-------- Working data
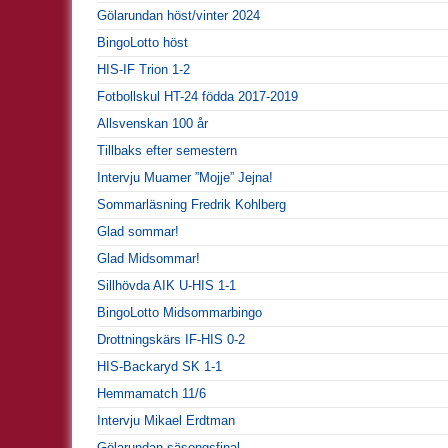
Gölarundan höst/vinter 2024
BingoLotto höst
HIS-IF Trion 1-2
Fotbollskul HT-24 födda 2017-2019
Allsvenskan 100 år
Tillbaks efter semestern
Intervju Muamer ”Mojje” Jejna!
Sommarläsning Fredrik Kohlberg
Glad sommar!
Glad Midsommar!
Sillhövda AIK U-HIS 1-1
BingoLotto Midsommarbingo
Drottningskärs IF-HIS 0-2
HIS-Backaryd SK 1-1
Hemmamatch 11/6
Intervju Mikael Erdtman
Gölarundan säsongsfinal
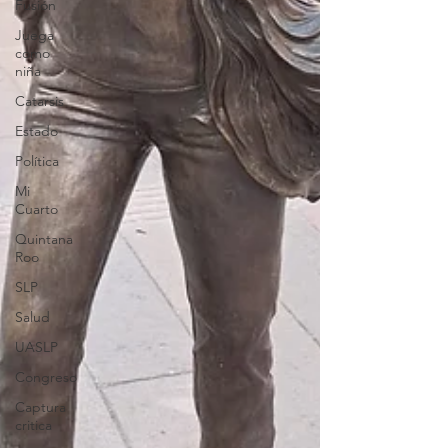
Fusión
Juega
como
niña
Catarsis
Estado
Política
Mi
Cuarto
Quintana
Roo
SLP
Salud
UASLP
Congreso
Captura
critica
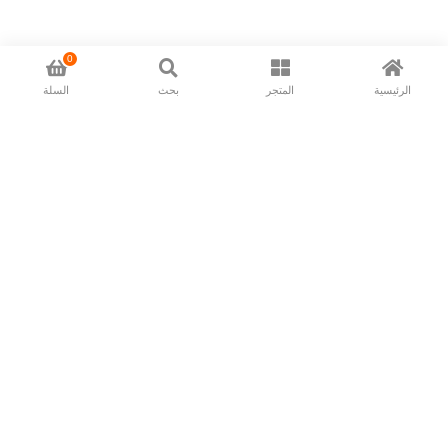
0
الرئيسية
المتجر
بحث
السلة
Now available in all ios & android devices
About Us
Shipping Policy
Deliver/Return
Contact Us
Privacy Policy
Terms and Conditions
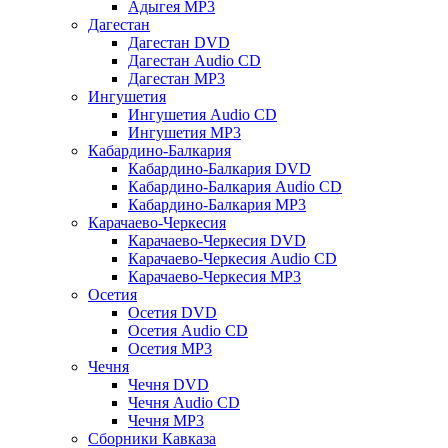
Адыгея MP3
Дагестан
Дагестан DVD
Дагестан Audio CD
Дагестан MP3
Ингушетия
Ингушетия Audio CD
Ингушетия MP3
Кабардино-Балкария
Кабардино-Балкария DVD
Кабардино-Балкария Audio CD
Кабардино-Балкария MP3
Карачаево-Черкесия
Карачаево-Черкесия DVD
Карачаево-Черкесия Audio CD
Карачаево-Черкесия MP3
Осетия
Осетия DVD
Осетия Audio CD
Осетия MP3
Чечня
Чечня DVD
Чечня Audio CD
Чечня MP3
Сборники Кавказа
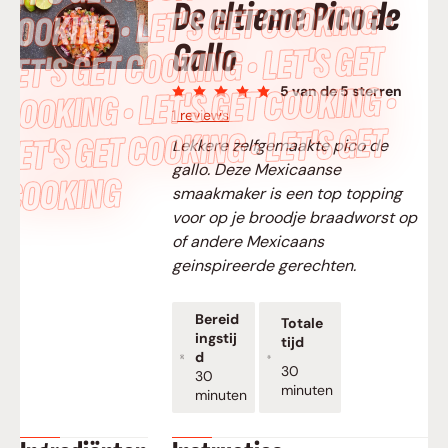
De ultieme Pico de
COOKING • LET’S GET COOKING •
Gallo
LET’S GET COOKING • LET’S GET
COOKING • LET’S GET COOKING •
5
van de 5 sterren
1 reviews
LET’S GET COOKING • LET’S GET
Lekkere zelfgemaakte pico de
gallo. Deze Mexicaanse
COOKING
smaakmaker is een top topping
voor op je broodje braadworst op
of andere Mexicaans
geinspireerde gerechten.
Bereid
Totale
ingstij
tijd
d
minuten
30
minuten
30
minuten
minuten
----------------
Problem
What's needed is an exact retyping of the records, pictures excluded.

Reply to the task
Gölarundan höst/vinter 2024
BingoLotto höst
HIS-IF Trion 1-2
Fotbollskul HT-24 födda 2017-2019
Allsvenskan 100 år
Tillbaks efter semestern
Intervju Muamer ”Mojje” Jejna!
Sommarläsning Fredrik Kohlberg
Glad sommar!
Glad Midsommar!
Sillhövda AIK U-HIS 1-1
BingoLotto Midsommarbingo
Drottningskärs IF-HIS 0-2
HIS-Backaryd SK 1-1
Hemmamatch 11/6
Intervju Mikael Erdtman
Gölarundan säsongsfinal
Fusión
Juega
como
niña
Catarsis
Estado
Política
Mi
Cuarto
Quintana
Roo
SLP
Salud
UASLP
Congreso
Captura
critica
0
الرئيسية
المتجر
بحث
السلة
Now available in all ios & android devices
About Us
Shipping Policy
Deliver/Return
Contact Us
Privacy Policy
Terms and Conditions
Адыгея MP3
Дагестан
Дагестан DVD
Дагестан Audio CD
Дагестан MP3
Ингушетия
Ингушетия Audio CD
Ингушетия MP3
Кабардино-Балкария
Кабардино-Балкария DVD
Кабардино-Балкария Audio CD
Кабардино-Балкария MP3
Карачаево-Черкесия
Карачаево-Черкесия DVD
Карачаево-Черкесия Audio CD
Карачаево-Черкесия MP3
Осетия
Осетия DVD
Осетия Audio CD
Осетия MP3
Чечня
Чечня DVD
Чечня Audio CD
Чечня MP3
Сборники Кавказа
De ultieme Pico de
COOKING • LET’S GET COOKING •
Gallo
LET’S GET COOKING • LET’S GET
COOKING • LET’S GET COOKING •
5
van de 5 sterren
1 reviews
LET’S GET COOKING • LET’S GET
Lekkere zelfgemaakte pico de
gallo. Deze Mexicaanse
COOKING
smaakmaker is een top topping
voor op je broodje braadworst op
of andere Mexicaans
geinspireerde gerechten.
Bereid
Totale
ingstij
tijd
d
minuten
30
minuten
30
minuten
minuten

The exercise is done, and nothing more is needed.